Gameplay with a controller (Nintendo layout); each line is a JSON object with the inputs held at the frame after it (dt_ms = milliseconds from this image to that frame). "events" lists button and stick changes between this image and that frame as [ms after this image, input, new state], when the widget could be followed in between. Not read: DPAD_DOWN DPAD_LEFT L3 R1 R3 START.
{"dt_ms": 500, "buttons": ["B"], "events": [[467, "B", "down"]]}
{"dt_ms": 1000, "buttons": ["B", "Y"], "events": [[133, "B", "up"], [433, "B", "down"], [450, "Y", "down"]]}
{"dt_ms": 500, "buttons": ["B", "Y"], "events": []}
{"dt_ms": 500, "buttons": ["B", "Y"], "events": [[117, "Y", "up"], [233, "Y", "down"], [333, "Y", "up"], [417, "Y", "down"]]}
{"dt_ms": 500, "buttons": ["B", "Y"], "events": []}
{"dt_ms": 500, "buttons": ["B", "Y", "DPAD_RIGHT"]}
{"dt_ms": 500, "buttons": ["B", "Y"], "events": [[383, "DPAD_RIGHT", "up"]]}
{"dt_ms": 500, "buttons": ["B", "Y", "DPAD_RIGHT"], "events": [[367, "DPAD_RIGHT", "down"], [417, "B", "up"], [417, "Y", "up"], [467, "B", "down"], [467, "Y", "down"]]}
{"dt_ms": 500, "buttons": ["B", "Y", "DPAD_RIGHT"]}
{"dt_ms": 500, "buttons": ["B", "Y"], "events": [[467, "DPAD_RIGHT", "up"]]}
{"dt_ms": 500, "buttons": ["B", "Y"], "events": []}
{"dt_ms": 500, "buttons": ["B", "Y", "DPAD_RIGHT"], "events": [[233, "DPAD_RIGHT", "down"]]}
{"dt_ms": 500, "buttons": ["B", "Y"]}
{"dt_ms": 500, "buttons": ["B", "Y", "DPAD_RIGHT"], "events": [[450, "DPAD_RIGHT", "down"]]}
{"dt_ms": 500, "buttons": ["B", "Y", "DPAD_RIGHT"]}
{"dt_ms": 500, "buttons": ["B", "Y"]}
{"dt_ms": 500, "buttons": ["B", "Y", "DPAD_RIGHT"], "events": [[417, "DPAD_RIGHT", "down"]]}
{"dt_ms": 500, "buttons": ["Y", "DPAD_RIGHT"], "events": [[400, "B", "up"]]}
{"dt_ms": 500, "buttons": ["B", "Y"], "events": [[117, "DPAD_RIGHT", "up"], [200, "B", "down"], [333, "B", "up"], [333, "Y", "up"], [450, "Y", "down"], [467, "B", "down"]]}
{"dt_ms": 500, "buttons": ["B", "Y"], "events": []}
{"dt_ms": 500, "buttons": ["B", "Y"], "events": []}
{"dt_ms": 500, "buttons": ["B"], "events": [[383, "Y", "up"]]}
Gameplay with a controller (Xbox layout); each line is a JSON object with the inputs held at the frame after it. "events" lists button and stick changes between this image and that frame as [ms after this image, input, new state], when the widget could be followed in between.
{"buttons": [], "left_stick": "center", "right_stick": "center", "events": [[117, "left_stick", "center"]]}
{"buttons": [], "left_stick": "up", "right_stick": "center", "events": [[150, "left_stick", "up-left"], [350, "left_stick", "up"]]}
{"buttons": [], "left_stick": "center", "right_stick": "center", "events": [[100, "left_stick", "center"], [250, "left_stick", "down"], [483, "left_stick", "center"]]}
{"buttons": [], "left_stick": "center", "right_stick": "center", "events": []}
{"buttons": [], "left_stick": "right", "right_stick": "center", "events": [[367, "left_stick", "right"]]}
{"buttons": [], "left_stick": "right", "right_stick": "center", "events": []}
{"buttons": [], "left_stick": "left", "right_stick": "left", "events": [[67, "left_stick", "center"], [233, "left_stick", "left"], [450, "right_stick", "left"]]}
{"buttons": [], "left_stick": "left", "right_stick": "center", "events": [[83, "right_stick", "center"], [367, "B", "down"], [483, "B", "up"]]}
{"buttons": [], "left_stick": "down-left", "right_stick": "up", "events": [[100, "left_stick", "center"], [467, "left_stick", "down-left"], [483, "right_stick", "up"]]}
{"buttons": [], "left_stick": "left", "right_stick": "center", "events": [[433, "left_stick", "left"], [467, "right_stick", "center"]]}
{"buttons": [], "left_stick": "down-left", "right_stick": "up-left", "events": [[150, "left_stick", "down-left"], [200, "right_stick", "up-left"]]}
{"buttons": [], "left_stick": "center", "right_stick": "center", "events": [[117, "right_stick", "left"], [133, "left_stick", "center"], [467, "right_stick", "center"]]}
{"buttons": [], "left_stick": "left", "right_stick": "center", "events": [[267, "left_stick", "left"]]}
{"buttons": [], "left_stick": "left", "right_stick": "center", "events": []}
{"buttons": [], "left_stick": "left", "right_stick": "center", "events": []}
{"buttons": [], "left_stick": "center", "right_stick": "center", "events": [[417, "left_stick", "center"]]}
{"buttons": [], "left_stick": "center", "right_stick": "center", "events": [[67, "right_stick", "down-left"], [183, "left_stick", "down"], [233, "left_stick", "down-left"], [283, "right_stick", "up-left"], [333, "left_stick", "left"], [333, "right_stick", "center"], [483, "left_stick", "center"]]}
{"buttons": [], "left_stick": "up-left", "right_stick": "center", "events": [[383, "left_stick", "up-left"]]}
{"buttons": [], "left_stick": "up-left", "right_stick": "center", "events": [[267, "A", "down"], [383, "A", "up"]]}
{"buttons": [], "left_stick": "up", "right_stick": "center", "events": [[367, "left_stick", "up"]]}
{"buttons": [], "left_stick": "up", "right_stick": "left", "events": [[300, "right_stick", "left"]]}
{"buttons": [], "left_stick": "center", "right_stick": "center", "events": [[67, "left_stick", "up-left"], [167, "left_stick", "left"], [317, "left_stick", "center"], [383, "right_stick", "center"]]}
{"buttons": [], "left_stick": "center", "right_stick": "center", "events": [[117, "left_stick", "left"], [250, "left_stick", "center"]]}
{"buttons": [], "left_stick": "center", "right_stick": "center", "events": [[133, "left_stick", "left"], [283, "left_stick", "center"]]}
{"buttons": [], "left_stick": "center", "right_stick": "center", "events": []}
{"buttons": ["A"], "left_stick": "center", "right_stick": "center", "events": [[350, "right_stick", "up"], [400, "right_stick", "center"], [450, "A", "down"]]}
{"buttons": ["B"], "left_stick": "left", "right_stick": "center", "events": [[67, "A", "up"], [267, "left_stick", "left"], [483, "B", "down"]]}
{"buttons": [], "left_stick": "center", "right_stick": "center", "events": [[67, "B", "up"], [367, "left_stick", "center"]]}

----

Check each line of the data above for the string "state" and report only how many lines have it.

ANSWER TO THE PROBLEM -
2